[Excerpt — start]

The initial force between the two charges is given by:

$F=k \frac{q_1 q_2}{d^2}$

where k is the Coulomb's constant, q1 and q2 the two charges, d their separation. Let's analyze now the other situations:

1. F

In this case, q1 is halved, q2 is doubled, but the distance between the charges remains d.

So, we have:

$q_1' = \frac{q_1}{2}\\q_2' = 2 q_2\\d' = d$

So, the new force is:

$F'=k \frac{q_1' q_2'}{d'^2}= k \frac{(\frac{q_1}{2})(2q_2)}{d^2}=k \frac{q_1 q_2}{d^2}=F$

So the force has not changed.

2. F/4

In this case, q1 and q2 are unchanged. The distance between the charges is doubled to 2d.

[Excerpt — finish]
[Supplied data — start]

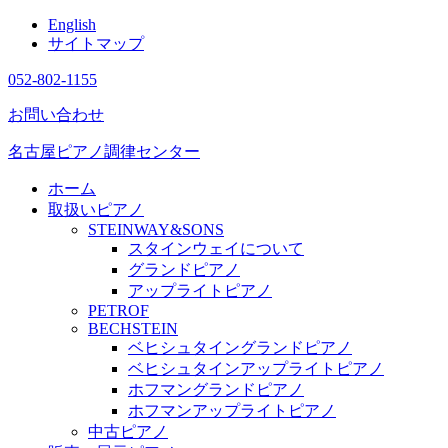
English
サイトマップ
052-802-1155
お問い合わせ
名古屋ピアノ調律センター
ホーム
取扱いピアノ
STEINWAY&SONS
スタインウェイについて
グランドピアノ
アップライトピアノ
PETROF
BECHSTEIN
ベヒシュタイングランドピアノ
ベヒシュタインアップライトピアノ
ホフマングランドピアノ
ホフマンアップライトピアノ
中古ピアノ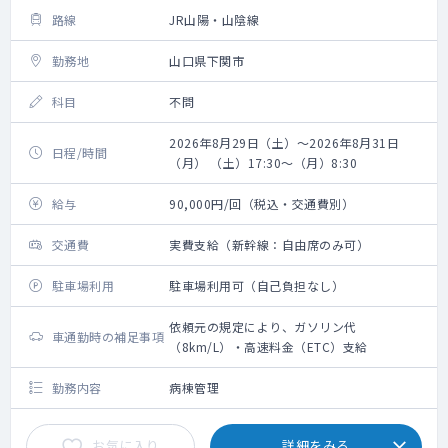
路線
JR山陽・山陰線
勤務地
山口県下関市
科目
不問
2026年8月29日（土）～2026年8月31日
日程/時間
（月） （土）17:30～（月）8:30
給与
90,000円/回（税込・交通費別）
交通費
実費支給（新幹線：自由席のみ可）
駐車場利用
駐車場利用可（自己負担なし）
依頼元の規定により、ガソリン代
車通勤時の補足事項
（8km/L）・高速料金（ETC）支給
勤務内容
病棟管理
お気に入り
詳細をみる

[Supplied data — finish]
[Supplied data — start]

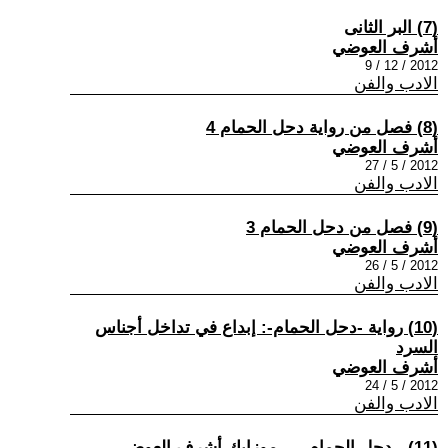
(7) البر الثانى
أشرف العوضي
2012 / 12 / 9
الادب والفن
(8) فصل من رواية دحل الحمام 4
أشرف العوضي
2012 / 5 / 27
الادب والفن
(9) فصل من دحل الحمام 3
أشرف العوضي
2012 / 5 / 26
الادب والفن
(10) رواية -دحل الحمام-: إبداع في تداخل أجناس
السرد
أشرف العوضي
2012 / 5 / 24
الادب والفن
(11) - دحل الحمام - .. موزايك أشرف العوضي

[Supplied data — finish]

Task 1 = According to the Coulomb's law excerpt, what happens to the force when q1 is halved, q2 is doubled and the distance stays d?
Task 2 = List each symbol the Coulomb's law excerpt defines for the initial force formula, together with the quantity it represents.
Task 3 = Write the next part of the Coulomb's law excerpt, beginning right after its final sentence.
The listing has no connection to the text on Coulomb's law.

Written answer 1 = The force does not change; it remains F.

Written answer 2 =
- k: the Coulomb's constant
- q1: one of the two charges
- q2: the other of the two charges
- d: the separation between the charges

Written answer 3 =
So, we have:

$q_1' = q_1\\q_2' = q_2\\d' = 2d$

So, the new force is:

$F'=k \frac{q_1' q_2'}{d'^2}= k \frac{q_1 q_2)}{(2d)^2}=\frac{1}{4} k \frac{q_1 q_2}{d^2}=\frac{F}{4}$

So the force has decreased by a factor 4.

3. 6F

In this case, q1 is doubled and q2 is tripled. The distance between the charges remains d.

So, we have:

$q_1' = 2 q_1\\q_2' = 3 q_2\\d' = d$

So, the new force is:

$F'=k \frac{q_1' q_2'}{d'^2}= k \frac{(2 q_1)(3 q_2)}{d^2}=6 k \frac{q_1 q_2}{d^2}=6F$

So the force has increased by a factor 6.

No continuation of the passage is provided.